What is asked:
a. Using the solar camping article below, answer these questions, with each answer marked to match its question.
(i) What do campers who choose the full rustic experience rely on instead?
(ii) Which devices does the author's energy box power?
(iii) What test does the author give for whether a device can run from the box?
b. Write the next part of the solar camping article below, starting after its final sentence.

Source excerpt:

....

Solar Panel On Top Of A Van

Powering Up At Camp

Solar-Powered Camping Setup: Efficient Energy Storage and Management

In this Article:

Alright, fellow adventurers, gather ’round! While some brave souls might opt for the full-on rustic experience with candles, gas lamps, and ice packs for the cooler box. Let’s be real—there’s something magical about flipping a switch and having light, a running fridge, and ice-cold drinks a few days into your camping trip. Technology has truly come a long way, and these days, harnessing the sun’s energy to power your gadgets is as easy as pie.

Sure, there are plenty of fancy products on the market designed to solve these modern camping dilemmas, but I decided to go the DIY route. I built my very own energy (or battery) box that powers our fridge, ice maker, lights, and even the blow-up mattress pump (which, let’s be honest, we hardly use). Basically, if it can run off your car’s cigarette lighter port, my box can handle it—yes, even your precious cellphone if you absolutely must stay connected.

....

Data block:
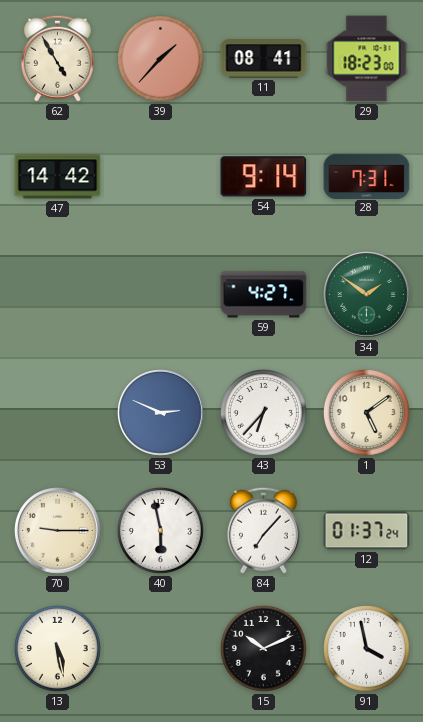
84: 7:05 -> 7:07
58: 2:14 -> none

....

Outputs in order:
a.
(i) Candles, gas lamps, and ice packs for the cooler box.
(ii) The fridge, ice maker, lights, and the blow-up mattress pump.
(iii) A device the box can handle is one that can run off a car's cigarette lighter port.

b.
Now, while the usual DC-to-DC chargers can keep things topped up while you’re driving, we chose to charge our setup with two solar panels. These panels are more than enough to meet our modest needs—unless, of course, the sun decides to take a vacation. On those rare cloudy days, we have to make the tough choice to skip the ice for our drinks and focus on keeping the meat fresh and the lights on. Even when it’s overcast (a bit better than rain at 30-50%) or raining, there’s still some sunlight peeking through, giving us about 10-20% efficiency from our 260W panels, which translates to 26-52W of charging. So, as long as we don’t run the power-hungry ice maker, we’re golden for the fridge and lights.

Now, you might be wondering, what kind of sorcery is packed into our power box? Well, let me take you on a tour of the components we use. We tweak and add to it as our needs evolve. Our latest addition? Another 12V cigarette socket for our trusty fridge.

The Batteries

Knowing that the sun only shines during the day, it’s obvious we need to store the excess energy created by the solar panels for use when the sun goes down. For this, we use two 280Wh Blue Nova batteries connected in parallel. Each battery can handle a continuous 20A charge and draw, with a peak of 40A for up to 30 seconds. This setup is more than enough to handle the inrush currents from the ice maker and fridge starting up simultaneously. Each battery has an internal BMS system, and while having them in parallel does increase those ratings, the manufacturer advised that due to the internal BMS, Ohm’s law about current in parallel doesn’t quite hold true (so it isn’t 20A + 20A = 40A continuous draw).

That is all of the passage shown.